» **Exercise instructions**:
List every line of the entries below that contains the word "axes", copying each line in full.

» **Exercise input**:
Content starts
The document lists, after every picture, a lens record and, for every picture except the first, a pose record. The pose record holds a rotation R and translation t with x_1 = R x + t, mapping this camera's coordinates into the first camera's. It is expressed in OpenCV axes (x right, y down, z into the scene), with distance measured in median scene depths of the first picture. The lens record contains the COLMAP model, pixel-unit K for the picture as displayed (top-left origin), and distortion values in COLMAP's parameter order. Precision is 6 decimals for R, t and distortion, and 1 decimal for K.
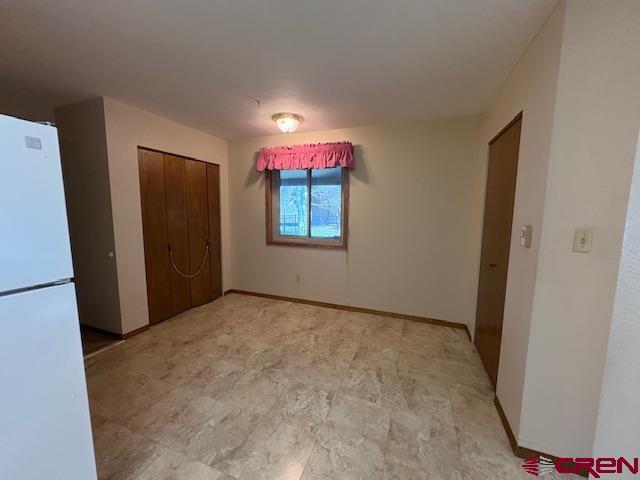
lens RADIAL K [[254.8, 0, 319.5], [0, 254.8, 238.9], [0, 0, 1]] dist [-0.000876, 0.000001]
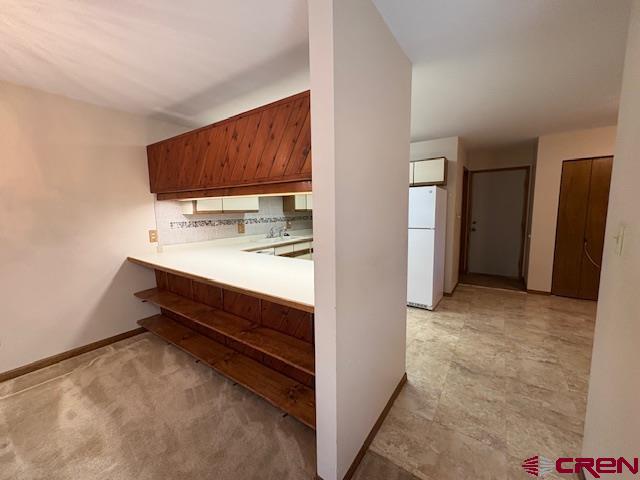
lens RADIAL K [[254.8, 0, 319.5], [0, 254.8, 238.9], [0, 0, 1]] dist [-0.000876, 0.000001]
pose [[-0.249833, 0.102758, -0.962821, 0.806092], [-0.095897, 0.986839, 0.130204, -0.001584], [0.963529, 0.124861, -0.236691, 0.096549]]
Content ends
Content starts
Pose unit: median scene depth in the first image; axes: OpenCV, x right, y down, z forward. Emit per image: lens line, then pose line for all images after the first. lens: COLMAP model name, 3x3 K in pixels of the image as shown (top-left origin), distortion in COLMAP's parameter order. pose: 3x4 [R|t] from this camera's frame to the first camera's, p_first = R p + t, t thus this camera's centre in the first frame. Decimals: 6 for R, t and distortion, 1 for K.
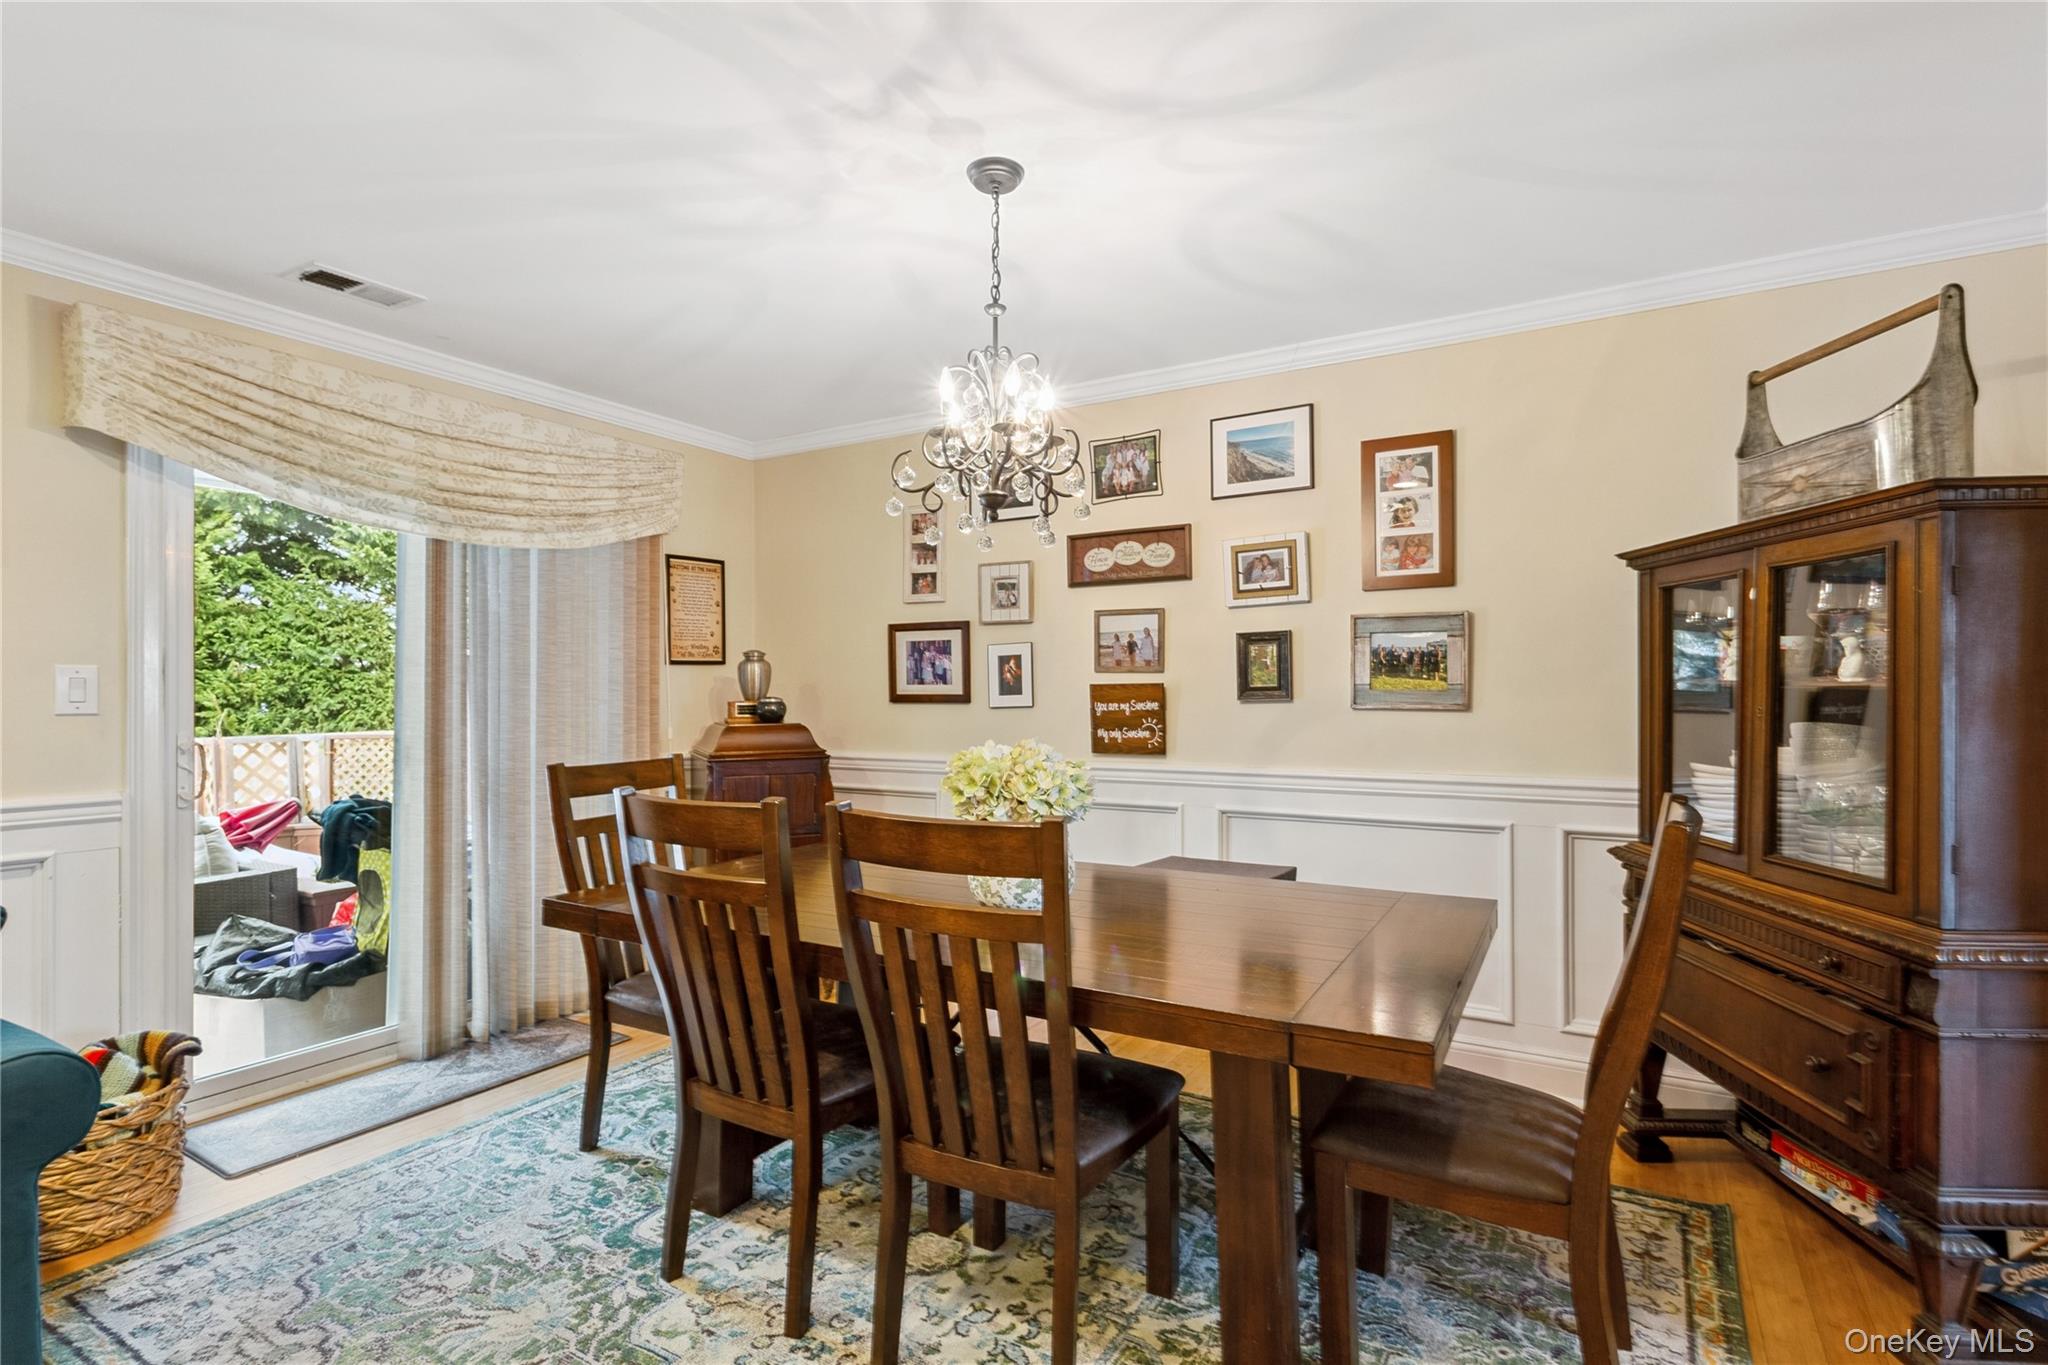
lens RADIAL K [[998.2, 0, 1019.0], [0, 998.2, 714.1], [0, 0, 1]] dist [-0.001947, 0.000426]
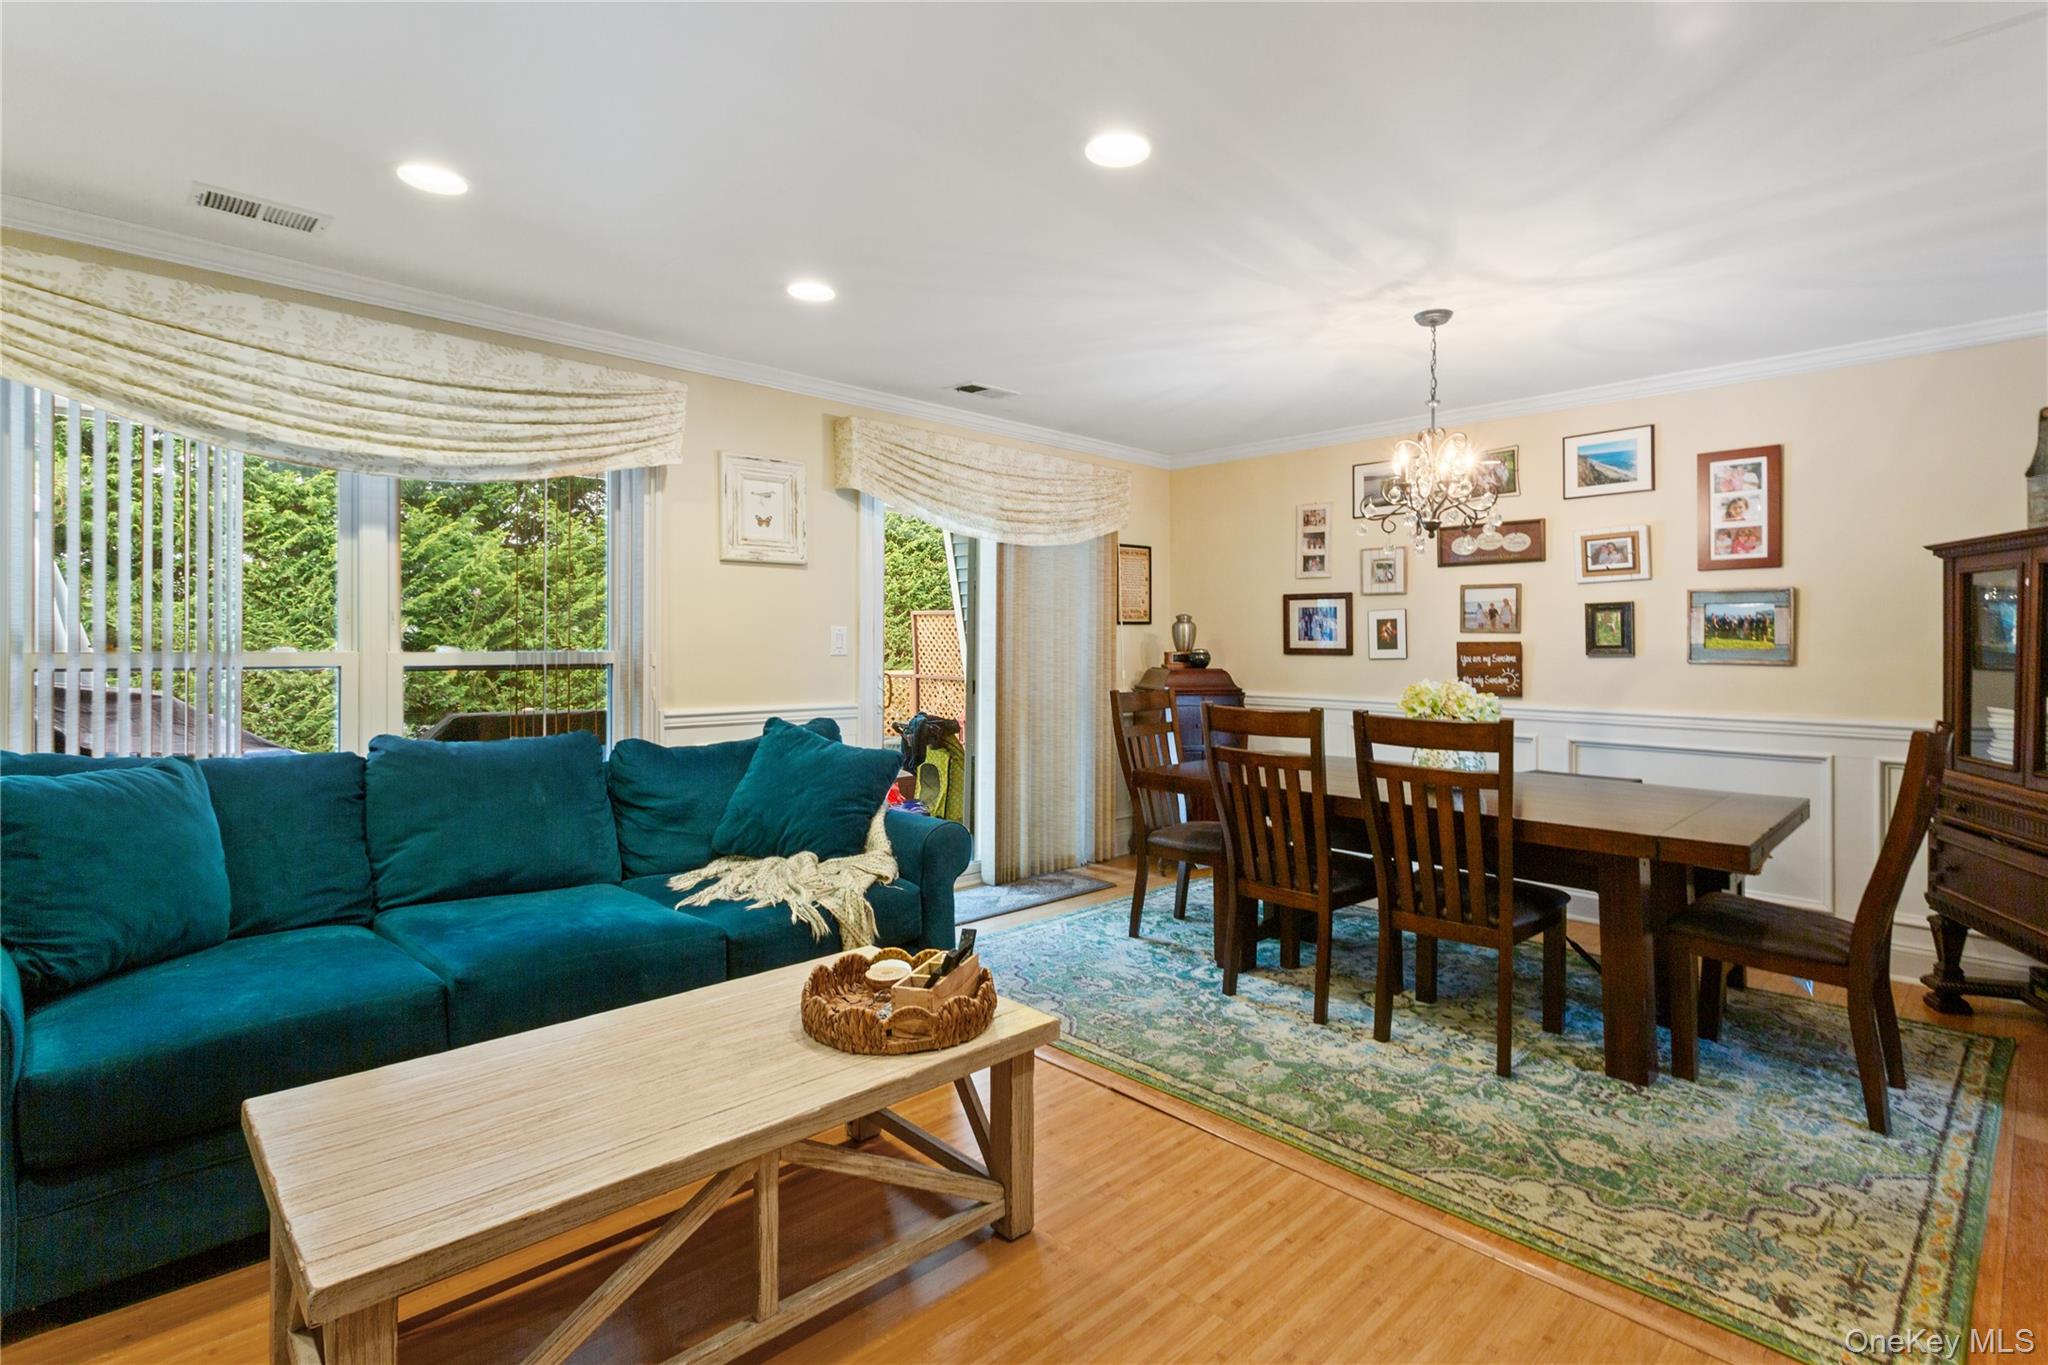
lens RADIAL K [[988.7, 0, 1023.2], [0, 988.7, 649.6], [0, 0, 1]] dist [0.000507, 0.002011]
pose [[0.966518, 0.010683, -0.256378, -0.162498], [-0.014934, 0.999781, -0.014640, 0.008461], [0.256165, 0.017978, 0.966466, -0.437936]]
Content ends
» **Solution to the problem**:
The document lists, after every picture, a lens record and, for every picture except the first, a pose record. The pose record holds a rotation R and translation t with x_1 = R x + t, mapping this camera's coordinates into the first camera's. It is expressed in OpenCV axes (x right, y down, z into the scene), with distance measured in median scene depths of the first picture. The lens record contains the COLMAP model, pixel-unit K for the picture as displayed (top-left origin), and distortion values in COLMAP's parameter order. Precision is 6 decimals for R, t and distortion, and 1 decimal for K.
Pose unit: median scene depth in the first image; axes: OpenCV, x right, y down, z forward. Emit per image: lens line, then pose line for all images after the first. lens: COLMAP model name, 3x3 K in pixels of the image as shown (top-left origin), distortion in COLMAP's parameter order. pose: 3x4 [R|t] from this camera's frame to the first camera's, p_first = R p + t, t thus this camera's centre in the first frame. Decimals: 6 for R, t and distortion, 1 for K.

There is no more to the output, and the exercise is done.